LeetCode-in-Java

1828. Queries on Number of Points Inside a Circle

Medium

You are given an array points where points[i] = [xi, yi] is the coordinates of the ith point on a 2D plane. Multiple points can have the same coordinates.

You are also given an array queries where queries[j] = [xj, yj, rj] describes a circle centered at (xj, yj) with a radius of rj.

For each query queries[j], compute the number of points inside the jth circle. Points on the border of the circle are considered inside.

Return an array answer, where answer[j] is the answer to the jth query.

Example 1:

Input: points = [[1,3],[3,3],[5,3],[2,2]], queries = [[2,3,1],[4,3,1],[1,1,2]]

Output: [3,2,2]

Explanation: The points and circles are shown above. queries[0] is the green circle, queries[1] is the red circle, and queries[2] is the blue circle.

Example 2:

Input: points = [[1,1],[2,2],[3,3],[4,4],[5,5]], queries = [[1,2,2],[2,2,2],[4,3,2],[4,3,3]]

Output: [2,3,2,4]

Explanation: The points and circles are shown above. queries[0] is green, queries[1] is red, queries[2] is blue, and queries[3] is purple.

Constraints:

• 1 <= points.length <= 500
• points[i].length == 2
• 0 <= xi, yi <= 500
• 1 <= queries.length <= 500
• queries[j].length == 3
• 0 <= xj, yj <= 500
• 1 <= rj <= 500
• All coordinates are integers.

** Problem to work on **
Reproduce the problem statement on points inside circles above in full, character for character.

** Data **
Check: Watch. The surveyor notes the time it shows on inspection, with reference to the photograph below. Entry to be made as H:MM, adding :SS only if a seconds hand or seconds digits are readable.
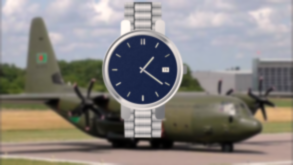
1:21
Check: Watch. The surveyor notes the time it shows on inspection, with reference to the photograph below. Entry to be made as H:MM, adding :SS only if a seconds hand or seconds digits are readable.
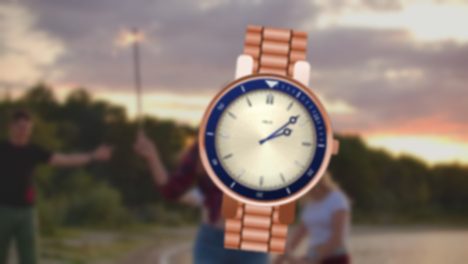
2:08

==

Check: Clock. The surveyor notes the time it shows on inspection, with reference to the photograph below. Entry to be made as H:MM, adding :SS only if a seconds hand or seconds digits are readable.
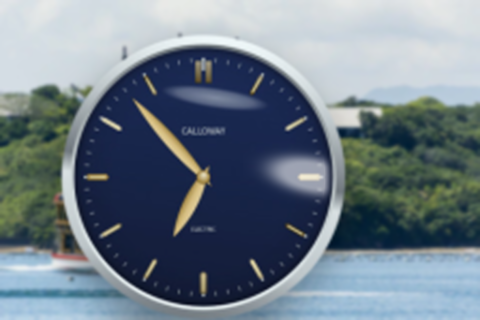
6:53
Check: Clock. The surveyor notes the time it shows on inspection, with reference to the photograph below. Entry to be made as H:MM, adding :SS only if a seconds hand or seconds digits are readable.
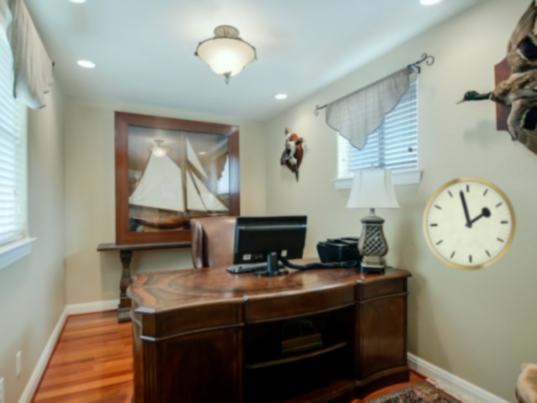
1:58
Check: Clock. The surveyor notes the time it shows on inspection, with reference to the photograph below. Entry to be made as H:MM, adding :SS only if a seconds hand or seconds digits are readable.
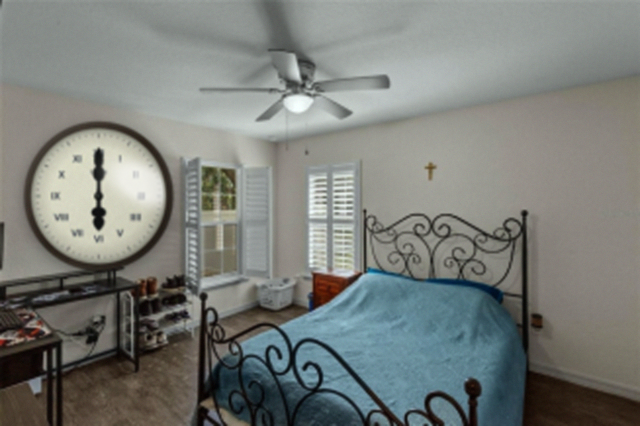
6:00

---

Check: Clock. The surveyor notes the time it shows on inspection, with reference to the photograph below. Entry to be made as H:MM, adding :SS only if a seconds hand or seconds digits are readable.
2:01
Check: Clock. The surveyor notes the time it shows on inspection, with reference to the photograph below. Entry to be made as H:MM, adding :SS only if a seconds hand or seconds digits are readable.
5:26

** Solution for this problem **
LeetCode-in-Java

1828. Queries on Number of Points Inside a Circle

Medium

You are given an array points where points[i] = [xi, yi] is the coordinates of the ith point on a 2D plane. Multiple points can have the same coordinates.

You are also given an array queries where queries[j] = [xj, yj, rj] describes a circle centered at (xj, yj) with a radius of rj.

For each query queries[j], compute the number of points inside the jth circle. Points on the border of the circle are considered inside.

Return an array answer, where answer[j] is the answer to the jth query.

Example 1:

Input: points = [[1,3],[3,3],[5,3],[2,2]], queries = [[2,3,1],[4,3,1],[1,1,2]]

Output: [3,2,2]

Explanation: The points and circles are shown above. queries[0] is the green circle, queries[1] is the red circle, and queries[2] is the blue circle.

Example 2:

Input: points = [[1,1],[2,2],[3,3],[4,4],[5,5]], queries = [[1,2,2],[2,2,2],[4,3,2],[4,3,3]]

Output: [2,3,2,4]

Explanation: The points and circles are shown above. queries[0] is green, queries[1] is red, queries[2] is blue, and queries[3] is purple.

Constraints:

• 1 <= points.length <= 500
• points[i].length == 2
• 0 <= xi, yi <= 500
• 1 <= queries.length <= 500
• queries[j].length == 3
• 0 <= xj, yj <= 500
• 1 <= rj <= 500
• All coordinates are integers.